Validation checklist

  • Confirm bucket assignments match expected values for a sample of users.
  • Confirm group memberships include both default district group and site group.
  • Confirm removed users are truly deprovisioned in the source extract.
  • Confirm no duplicate identities were created due to mismatched emails.

Monitoring and observability

  • Track total actions (adds, updates, removals, group assignments).
  • Track error rates and top failure reasons.
  • Capture timing per phase to detect slowdowns or API throttling.
  • Maintain a per-run summary for audit requests.

Failure modes and recovery

  • Missing bucket fields from list endpoints
    • Mitigation: ensure per-person detail fetch runs for every user.
  • HTTP 411 content-length requirement
    • Mitigation: avoid query-param POST/PUT; use correct body format.
  • Group membership desync
    • Mitigation: enforce group calls per group and re-run if drift detected.
  • Partial run failures
    • Mitigation: rerun with identical inputs; diff should reduce double-apply risk.
  • Mapping file drift
    • Mitigation: refresh mapping IDs before major runs; validate against ASCIP.

Security and privacy

  • PII is present in both inputs and logs.
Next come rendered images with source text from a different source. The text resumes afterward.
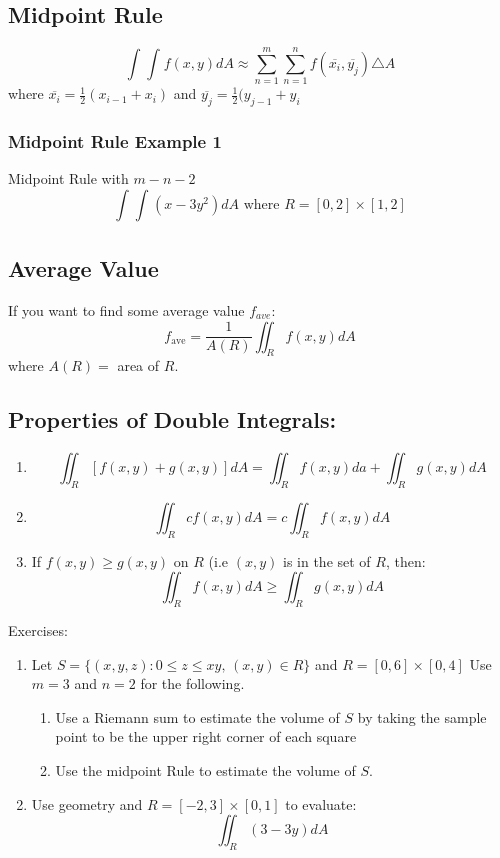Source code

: \documentclass[12pt]{article}
\begin{document}
\subsection{Midpoint Rule}
\[
	\int_{}^{} \int_{}^{} f(x,y)dA \approx \sum_{n=1}^{m} \sum_{n=1}^{n} f(\overline{x_i}, \overline{y_j})\triangle A
\]
where \(\overline{x_i} = \frac{1}{2}(x_{i-1} + x_i)	\) and \(\overline{y_j} = \frac{1}{2}(y_{j-1} + y_i	\)

\subsubsection{Midpoint Rule Example 1	}
Midpoint Rule with \(m-n-2\)
\[
	\int_{}^{} \int_{}^{} (x - 3y^2)dA \text{ where } R = [0,2] \times [1,2]
\]

\subsection{Average Value}
If you want to find some average value \(f_{ave}\):
\[
	f_{\text{ave}} = \frac{1}{A(R)} \iint_{R}f(x,y)dA
\]
where \(A(R) = \) area of \(R\).

\subsection{Properties of Double Integrals:}
\begin{enumerate}
	\item \[
			\iint_{R}[f(x,y) + g(x,y)]dA = \iint_{R}f(x,y)da + \iint_{R}g(x,y)dA
	\]
	\item \[
		\iint_{R}cf(x,y)dA = c \iint_{R}f(x,y)dA
	\]
	\item If \(f(x,y) \geq g(x,y)\) on \(R\) (i.e \((x,y)\) is in the set of \(R\), then: 
	\[
	\iint_{R}f(x,y)dA \geq \iint_{R}g(x,y)dA
\] 
\end{enumerate}

Exercises:
\begin{enumerate}
	\item Let \(S = \{(x,y,z): 0 \leq z \leq xy \text{, }(x,y) \in R\}\) and \(R = [0,6] \times [0,4] \) Use \( m = 3\) and \( n = 2\) for the following.
			\begin{enumerate}
				\item Use a Riemann sum to estimate the volume of \(S\) by taking the sample point to be the upper right corner of each square
				\item Use the midpoint Rule to estimate the volume of \(S\).
			\end{enumerate}
		\item Use geometry and \(R = [-2,3] \times  [0,1]\) to evaluate: 
			\[
				\iint_{R}(3-3y)dA
			\]
\end{enumerate}
\end{document}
Avoid logging full records unless necessary.
  • Store logs in a restricted location with clear retention policy (TBD).
  • Use least-privilege API credentials scoped to required endpoints only.

Change management

  • Record changes to mapping files with timestamps and owner.
  • Document schema changes in the CSV extract definition.
  • Add a short run summary to the Atlas project page after major changes.

Open items and improvements

  • Add resumable batching and explicit rate-limit handling.
  • Add a first-class dry-run output if not already available.
  • Expand automated validation for bucket and group coverage.